Começa que os cenários de Longe Dela foram muito bem selecionados. O enredo é simples e a abordagem é branda, soando sincera. Julie Christie tem uma atuação estupenda no filme, digna de Oscar, ok? Se eu chegar aos 66 anos com a metade da beleza dessa mulher ficarei muito satisfeita. E é uma beleza muito diferente da repugnante Vera Fischer. É uma beleza madura, tenra, meiga. O Gordon Pinsent não fica muito atras não. O cara tá um pitelzinho, para quem sabe admirar uma beleza mais velha, sem essa carinha de dezessete aninhos. De verdade, se eu tivesse trinta anos, eu pegava. Fácil, fácil...
Bem, a verdade é que senti uma inveja enorme da Fiona, a personagem central interpretada por Christie, que sofre de Alzheimer. A doença é triste sim, e é uma realidade não muito distante de várias pessoas que conheço e da minha própria família. Contudo, o filme consegue mostrar um ângulo muito, muito, muito mais doloroso do que já pude imaginar.

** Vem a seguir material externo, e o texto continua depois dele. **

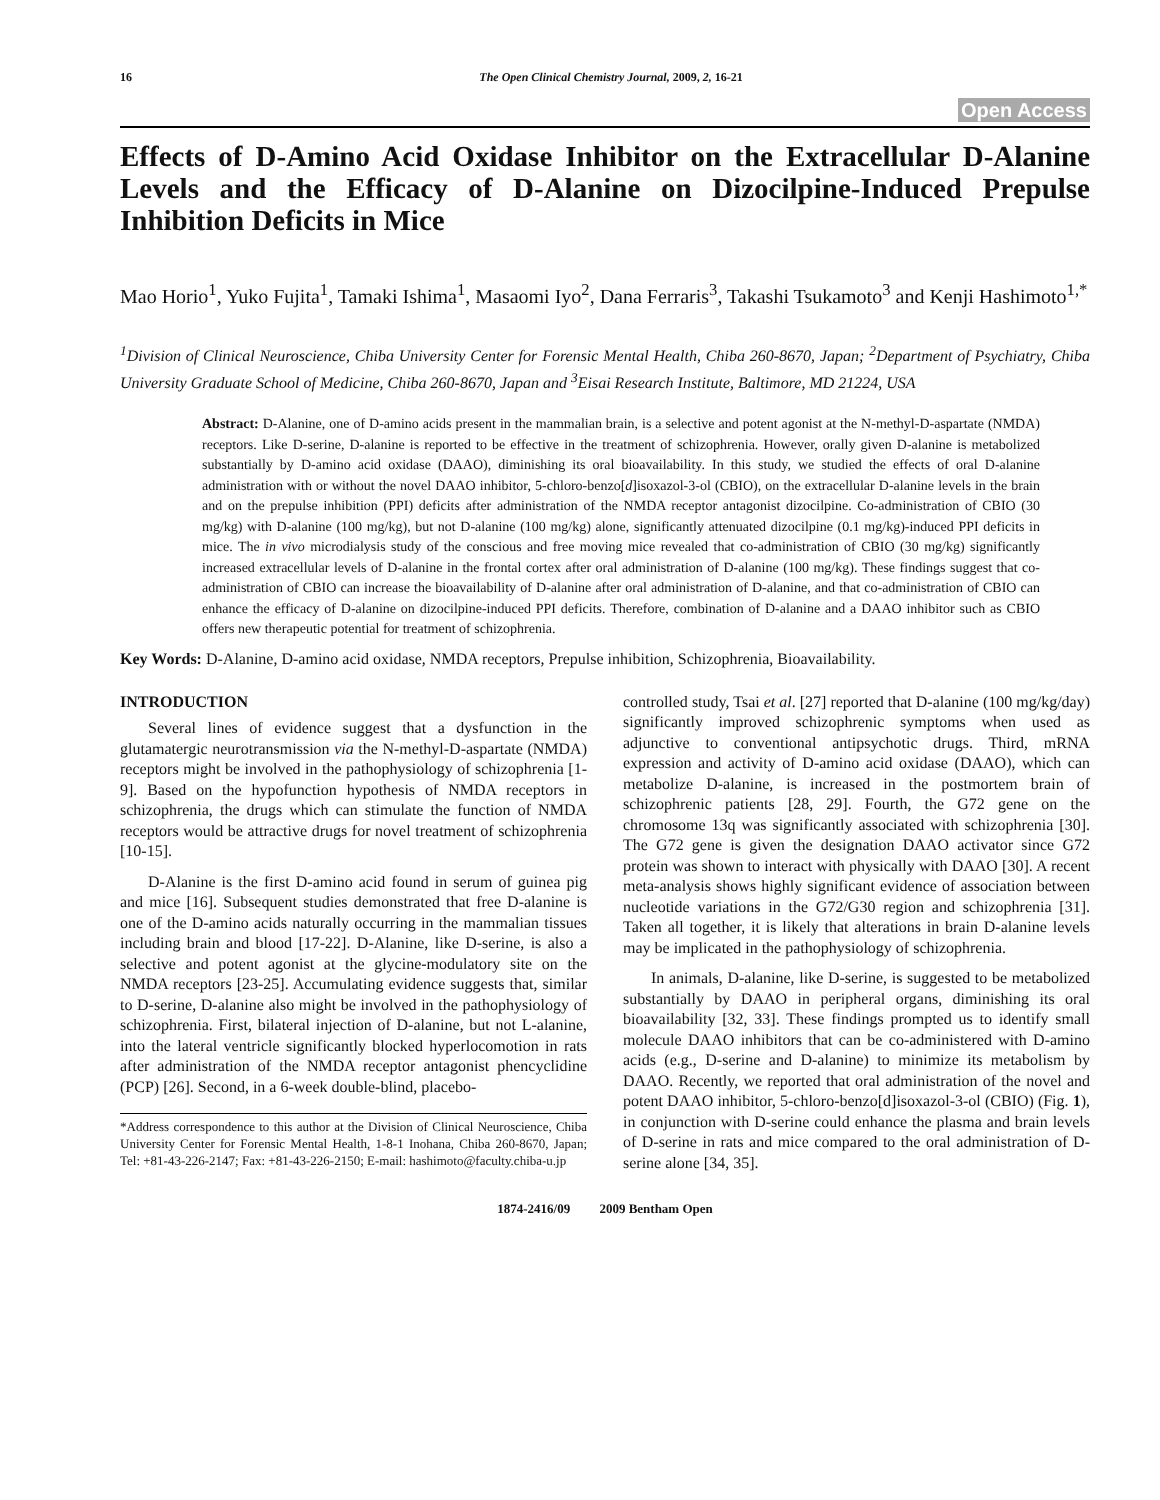16 The Open Clinical Chemistry Journal, 2009, 2, 16-21
Open Access
Effects of D-Amino Acid Oxidase Inhibitor on the Extracellular D-Alanine Levels and the Efficacy of D-Alanine on Dizocilpine-Induced Prepulse Inhibition Deficits in Mice
Mao Horio<sup>1</sup>, Yuko Fujita<sup>1</sup>, Tamaki Ishima<sup>1</sup>, Masaomi Iyo<sup>2</sup>, Dana Ferraris<sup>3</sup>, Takashi Tsukamoto<sup>3</sup> and Kenji Hashimoto<sup>1,*</sup>
<sup>1</sup> Division of Clinical Neuroscience, Chiba University Center for Forensic Mental Health, Chiba 260-8670, Japan; <sup>2</sup>Department of Psychiatry, Chiba University Graduate School of Medicine, Chiba 260-8670, Japan and <sup>3</sup>Eisai Research Institute, Baltimore, MD 21224, USA
Abstract: D-Alanine, one of D-amino acids present in the mammalian brain, is a selective and potent agonist at the N-methyl-D-aspartate (NMDA) receptors. Like D-serine, D-alanine is reported to be effective in the treatment of schizophrenia. However, orally given D-alanine is metabolized substantially by D-amino acid oxidase (DAAO), diminishing its oral bioavailability. In this study, we studied the effects of oral D-alanine administration with or without the novel DAAO inhibitor, 5-chloro-benzo[d]isoxazol-3-ol (CBIO), on the extracellular D-alanine levels in the brain and on the prepulse inhibition (PPI) deficits after administration of the NMDA receptor antagonist dizocilpine. Co-administration of CBIO (30 mg/kg) with D-alanine (100 mg/kg), but not D-alanine (100 mg/kg) alone, significantly attenuated dizocilpine (0.1 mg/kg)-induced PPI deficits in mice. The in vivo microdialysis study of the conscious and free moving mice revealed that co-administration of CBIO (30 mg/kg) significantly increased extracellular levels of D-alanine in the frontal cortex after oral administration of D-alanine (100 mg/kg). These findings suggest that co-administration of CBIO can increase the bioavailability of D-alanine after oral administration of D-alanine, and that co-administration of CBIO can enhance the efficacy of D-alanine on dizocilpine-induced PPI deficits. Therefore, combination of D-alanine and a DAAO inhibitor such as CBIO offers new therapeutic potential for treatment of schizophrenia.
Key Words: D-Alanine, D-amino acid oxidase, NMDA receptors, Prepulse inhibition, Schizophrenia, Bioavailability.
INTRODUCTION
Several lines of evidence suggest that a dysfunction in the glutamatergic neurotransmission via the N-methyl-D-aspartate (NMDA) receptors might be involved in the pathophysiology of schizophrenia [1-9]. Based on the hypofunction hypothesis of NMDA receptors in schizophrenia, the drugs which can stimulate the function of NMDA receptors would be attractive drugs for novel treatment of schizophrenia [10-15].
D-Alanine is the first D-amino acid found in serum of guinea pig and mice [16]. Subsequent studies demonstrated that free D-alanine is one of the D-amino acids naturally occurring in the mammalian tissues including brain and blood [17-22]. D-Alanine, like D-serine, is also a selective and potent agonist at the glycine-modulatory site on the NMDA receptors [23-25]. Accumulating evidence suggests that, similar to D-serine, D-alanine also might be involved in the pathophysiology of schizophrenia. First, bilateral injection of D-alanine, but not L-alanine, into the lateral ventricle significantly blocked hyperlocomotion in rats after administration of the NMDA receptor antagonist phencyclidine (PCP) [26]. Second, in a 6-week double-blind, placebo-
*Address correspondence to this author at the Division of Clinical Neuroscience, Chiba University Center for Forensic Mental Health, 1-8-1 Inohana, Chiba 260-8670, Japan; Tel: +81-43-226-2147; Fax: +81-43-226-2150; E-mail: hashimoto@faculty.chiba-u.jp
controlled study, Tsai et al. [27] reported that D-alanine (100 mg/kg/day) significantly improved schizophrenic symptoms when used as adjunctive to conventional antipsychotic drugs. Third, mRNA expression and activity of D-amino acid oxidase (DAAO), which can metabolize D-alanine, is increased in the postmortem brain of schizophrenic patients [28, 29]. Fourth, the G72 gene on the chromosome 13q was significantly associated with schizophrenia [30]. The G72 gene is given the designation DAAO activator since G72 protein was shown to interact with physically with DAAO [30]. A recent meta-analysis shows highly significant evidence of association between nucleotide variations in the G72/G30 region and schizophrenia [31]. Taken all together, it is likely that alterations in brain D-alanine levels may be implicated in the pathophysiology of schizophrenia.
In animals, D-alanine, like D-serine, is suggested to be metabolized substantially by DAAO in peripheral organs, diminishing its oral bioavailability [32, 33]. These findings prompted us to identify small molecule DAAO inhibitors that can be co-administered with D-amino acids (e.g., D-serine and D-alanine) to minimize its metabolism by DAAO. Recently, we reported that oral administration of the novel and potent DAAO inhibitor, 5-chloro-benzo[d]isoxazol-3-ol (CBIO) (Fig. 1), in conjunction with D-serine could enhance the plasma and brain levels of D-serine in rats and mice compared to the oral administration of D-serine alone [34, 35].
1874-2416/09 2009 Bentham Open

Um dia, quero ter 60 anos sendo bem bonitona, ter um marido de dar inveja em qualquer beata, uma casa no campo e esquiar todos os dias. Só isso. Sem a parte do Alzheimer.

Imagine viver mais de quarenta anos com alguém, amá-la, idolatrá-la, dedicar-se a ela, e, aos poucos, ela ir te apagando da mente. Imagine o quanto horrível deve ser a sensação de estar ao lado de alguém que você conhece mais do que ninguém mas que não te reconhece mais! Foi esse pensamento que me dominou durante a projeção e depois. Foi a dor de Grant, marido de Fiona, que me comoveu sincera e profundamente. E, depois disso, passei longos minutos pensando se um dia alguém poderia me amar como Grant - alguém tão bonito quanto, de preferência.
Existe mesmo isso, cara? Sério que alguém vive tanto em favor de outra pessoa e aceita qualquer condição para que ela seja feliz? Alguém pode sofrer tanto por ter que ficar 30 dias longe da amada? E depois aguentaria visitá-la só para assisti-la, de longe, envolvida com outro homem? Existe mesmo isso?
Eu sempre achei que não - e talvez ainda ache. Mas por me convencer do contrário, mesmo que por duas horas, eu chorei. (Ah, só não é pra sair contando pra todo mundo, ok? Foi um ato falho. Logo passou. Então... vamos assistir a um Indiana Jones, aí?)